* [TASK BRIEF] Without the images, print all the entries below exactly as given.

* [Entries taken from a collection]

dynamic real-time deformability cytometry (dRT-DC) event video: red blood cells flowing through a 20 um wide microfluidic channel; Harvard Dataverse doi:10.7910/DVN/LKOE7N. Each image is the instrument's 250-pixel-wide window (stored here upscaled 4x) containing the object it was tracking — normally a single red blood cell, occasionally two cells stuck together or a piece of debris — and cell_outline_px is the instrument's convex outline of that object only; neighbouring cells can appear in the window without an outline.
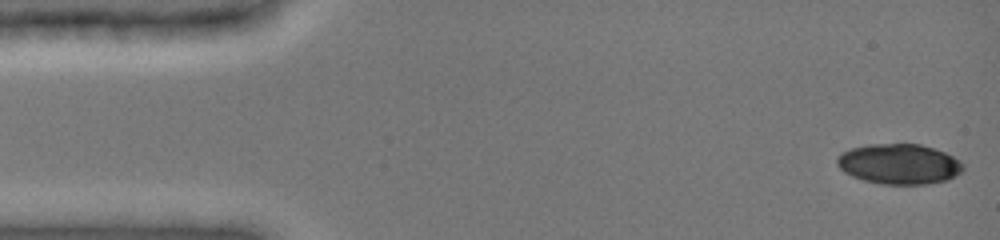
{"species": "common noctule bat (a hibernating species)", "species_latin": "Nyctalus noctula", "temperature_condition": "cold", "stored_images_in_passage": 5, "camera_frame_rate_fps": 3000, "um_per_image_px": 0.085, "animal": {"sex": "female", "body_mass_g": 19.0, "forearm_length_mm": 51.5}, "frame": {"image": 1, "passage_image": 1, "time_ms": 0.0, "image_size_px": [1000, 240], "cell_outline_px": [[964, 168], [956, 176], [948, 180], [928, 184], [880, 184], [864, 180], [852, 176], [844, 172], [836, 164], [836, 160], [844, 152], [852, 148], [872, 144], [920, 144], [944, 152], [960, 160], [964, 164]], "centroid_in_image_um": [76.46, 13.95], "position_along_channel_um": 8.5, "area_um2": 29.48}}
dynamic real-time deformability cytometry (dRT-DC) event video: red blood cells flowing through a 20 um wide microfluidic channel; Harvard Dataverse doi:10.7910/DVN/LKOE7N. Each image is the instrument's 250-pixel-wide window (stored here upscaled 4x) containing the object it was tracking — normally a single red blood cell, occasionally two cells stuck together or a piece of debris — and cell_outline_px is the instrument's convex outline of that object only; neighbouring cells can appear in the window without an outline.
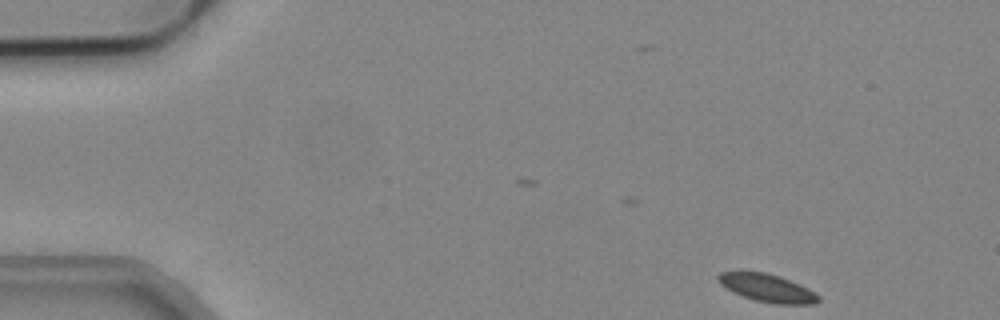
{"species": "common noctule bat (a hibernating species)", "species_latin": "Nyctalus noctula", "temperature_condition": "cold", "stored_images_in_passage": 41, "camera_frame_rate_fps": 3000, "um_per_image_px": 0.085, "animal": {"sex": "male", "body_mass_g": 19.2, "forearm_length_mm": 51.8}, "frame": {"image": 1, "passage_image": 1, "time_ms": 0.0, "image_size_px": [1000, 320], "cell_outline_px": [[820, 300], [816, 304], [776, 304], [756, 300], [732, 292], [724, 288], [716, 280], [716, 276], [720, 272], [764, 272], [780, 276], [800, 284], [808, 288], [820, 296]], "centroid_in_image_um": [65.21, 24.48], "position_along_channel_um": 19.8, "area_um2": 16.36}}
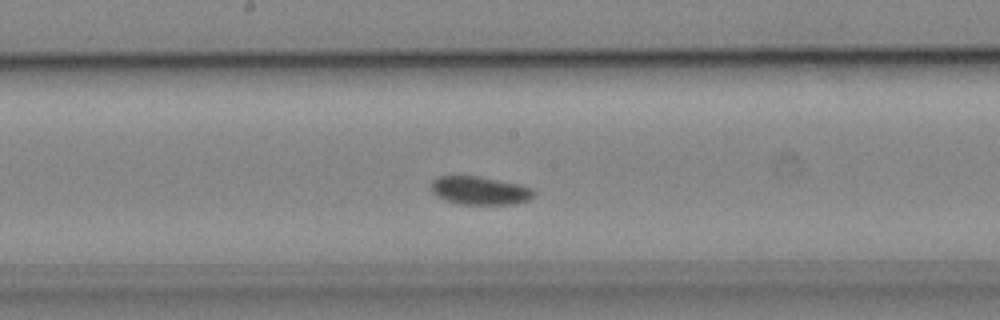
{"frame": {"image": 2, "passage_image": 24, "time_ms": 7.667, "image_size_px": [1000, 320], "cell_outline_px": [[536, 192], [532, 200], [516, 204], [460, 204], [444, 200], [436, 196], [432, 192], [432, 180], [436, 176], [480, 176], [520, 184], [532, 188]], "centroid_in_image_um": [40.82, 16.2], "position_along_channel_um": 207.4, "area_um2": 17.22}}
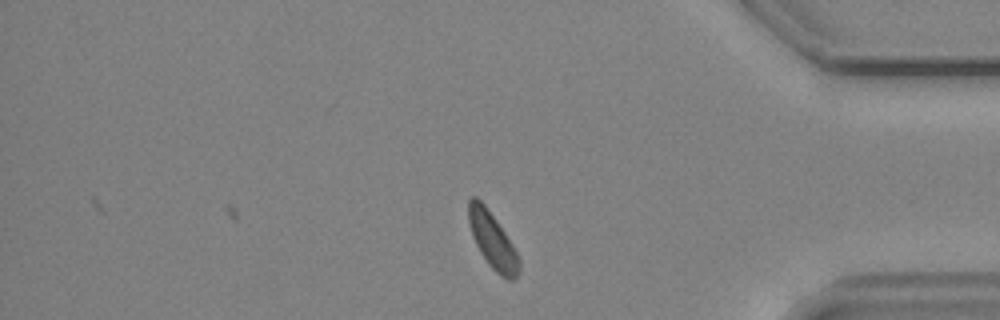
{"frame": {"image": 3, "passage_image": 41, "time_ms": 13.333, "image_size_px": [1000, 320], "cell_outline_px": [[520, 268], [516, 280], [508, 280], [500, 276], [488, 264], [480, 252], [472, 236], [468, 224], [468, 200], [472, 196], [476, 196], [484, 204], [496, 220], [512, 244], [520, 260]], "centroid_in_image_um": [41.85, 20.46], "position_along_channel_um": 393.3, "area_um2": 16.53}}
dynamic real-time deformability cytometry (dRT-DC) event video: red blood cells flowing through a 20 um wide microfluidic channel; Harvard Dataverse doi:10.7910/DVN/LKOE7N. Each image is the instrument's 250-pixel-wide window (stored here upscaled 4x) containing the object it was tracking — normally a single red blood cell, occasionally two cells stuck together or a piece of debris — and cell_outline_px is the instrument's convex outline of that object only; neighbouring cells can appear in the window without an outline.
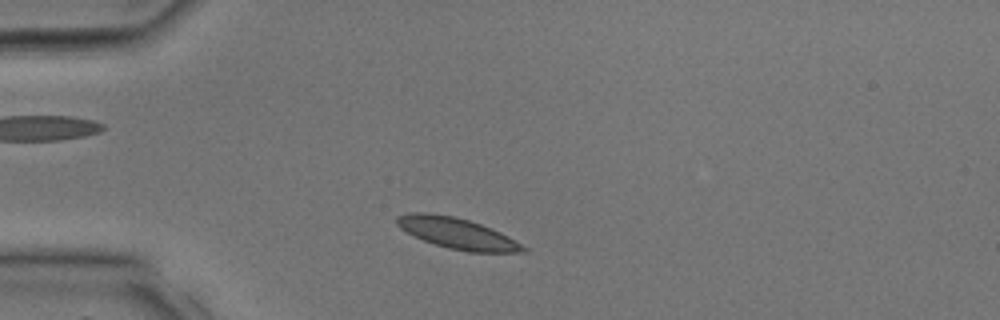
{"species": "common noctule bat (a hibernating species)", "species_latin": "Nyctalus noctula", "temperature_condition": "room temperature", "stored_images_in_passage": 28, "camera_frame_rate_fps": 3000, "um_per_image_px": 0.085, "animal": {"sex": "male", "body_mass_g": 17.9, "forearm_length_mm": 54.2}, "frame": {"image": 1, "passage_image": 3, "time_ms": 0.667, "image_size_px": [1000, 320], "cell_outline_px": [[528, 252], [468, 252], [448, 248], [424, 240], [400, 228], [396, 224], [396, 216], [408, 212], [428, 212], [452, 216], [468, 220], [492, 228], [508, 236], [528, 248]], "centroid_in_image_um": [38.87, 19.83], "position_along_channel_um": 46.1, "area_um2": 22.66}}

* [WRITTEN SOLUTION]
dynamic real-time deformability cytometry (dRT-DC) event video: red blood cells flowing through a 20 um wide microfluidic channel; Harvard Dataverse doi:10.7910/DVN/LKOE7N. Each image is the instrument's 250-pixel-wide window (stored here upscaled 4x) containing the object it was tracking — normally a single red blood cell, occasionally two cells stuck together or a piece of debris — and cell_outline_px is the instrument's convex outline of that object only; neighbouring cells can appear in the window without an outline.
{"species": "common noctule bat (a hibernating species)", "species_latin": "Nyctalus noctula", "temperature_condition": "cold", "stored_images_in_passage": 5, "camera_frame_rate_fps": 3000, "um_per_image_px": 0.085, "animal": {"sex": "female", "body_mass_g": 19.0, "forearm_length_mm": 51.5}, "frame": {"image": 1, "passage_image": 1, "time_ms": 0.0, "image_size_px": [1000, 240], "cell_outline_px": [[964, 168], [956, 176], [948, 180], [928, 184], [880, 184], [864, 180], [852, 176], [844, 172], [836, 164], [836, 160], [844, 152], [852, 148], [872, 144], [920, 144], [944, 152], [960, 160], [964, 164]], "centroid_in_image_um": [76.46, 13.95], "position_along_channel_um": 8.5, "area_um2": 29.48}}
dynamic real-time deformability cytometry (dRT-DC) event video: red blood cells flowing through a 20 um wide microfluidic channel; Harvard Dataverse doi:10.7910/DVN/LKOE7N. Each image is the instrument's 250-pixel-wide window (stored here upscaled 4x) containing the object it was tracking — normally a single red blood cell, occasionally two cells stuck together or a piece of debris — and cell_outline_px is the instrument's convex outline of that object only; neighbouring cells can appear in the window without an outline.
{"species": "common noctule bat (a hibernating species)", "species_latin": "Nyctalus noctula", "temperature_condition": "cold", "stored_images_in_passage": 41, "camera_frame_rate_fps": 3000, "um_per_image_px": 0.085, "animal": {"sex": "male", "body_mass_g": 19.2, "forearm_length_mm": 51.8}, "frame": {"image": 1, "passage_image": 1, "time_ms": 0.0, "image_size_px": [1000, 320], "cell_outline_px": [[820, 300], [816, 304], [776, 304], [756, 300], [732, 292], [724, 288], [716, 280], [716, 276], [720, 272], [764, 272], [780, 276], [800, 284], [808, 288], [820, 296]], "centroid_in_image_um": [65.21, 24.48], "position_along_channel_um": 19.8, "area_um2": 16.36}}
{"frame": {"image": 2, "passage_image": 24, "time_ms": 7.667, "image_size_px": [1000, 320], "cell_outline_px": [[536, 192], [532, 200], [516, 204], [460, 204], [444, 200], [436, 196], [432, 192], [432, 180], [436, 176], [480, 176], [520, 184], [532, 188]], "centroid_in_image_um": [40.82, 16.2], "position_along_channel_um": 207.4, "area_um2": 17.22}}
{"frame": {"image": 3, "passage_image": 41, "time_ms": 13.333, "image_size_px": [1000, 320], "cell_outline_px": [[520, 268], [516, 280], [508, 280], [500, 276], [488, 264], [480, 252], [472, 236], [468, 224], [468, 200], [472, 196], [476, 196], [484, 204], [496, 220], [512, 244], [520, 260]], "centroid_in_image_um": [41.85, 20.46], "position_along_channel_um": 393.3, "area_um2": 16.53}}
dynamic real-time deformability cytometry (dRT-DC) event video: red blood cells flowing through a 20 um wide microfluidic channel; Harvard Dataverse doi:10.7910/DVN/LKOE7N. Each image is the instrument's 250-pixel-wide window (stored here upscaled 4x) containing the object it was tracking — normally a single red blood cell, occasionally two cells stuck together or a piece of debris — and cell_outline_px is the instrument's convex outline of that object only; neighbouring cells can appear in the window without an outline.
{"species": "common noctule bat (a hibernating species)", "species_latin": "Nyctalus noctula", "temperature_condition": "room temperature", "stored_images_in_passage": 28, "camera_frame_rate_fps": 3000, "um_per_image_px": 0.085, "animal": {"sex": "male", "body_mass_g": 17.9, "forearm_length_mm": 54.2}, "frame": {"image": 1, "passage_image": 3, "time_ms": 0.667, "image_size_px": [1000, 320], "cell_outline_px": [[528, 252], [468, 252], [448, 248], [424, 240], [400, 228], [396, 224], [396, 216], [408, 212], [428, 212], [452, 216], [468, 220], [492, 228], [508, 236], [528, 248]], "centroid_in_image_um": [38.87, 19.83], "position_along_channel_um": 46.1, "area_um2": 22.66}}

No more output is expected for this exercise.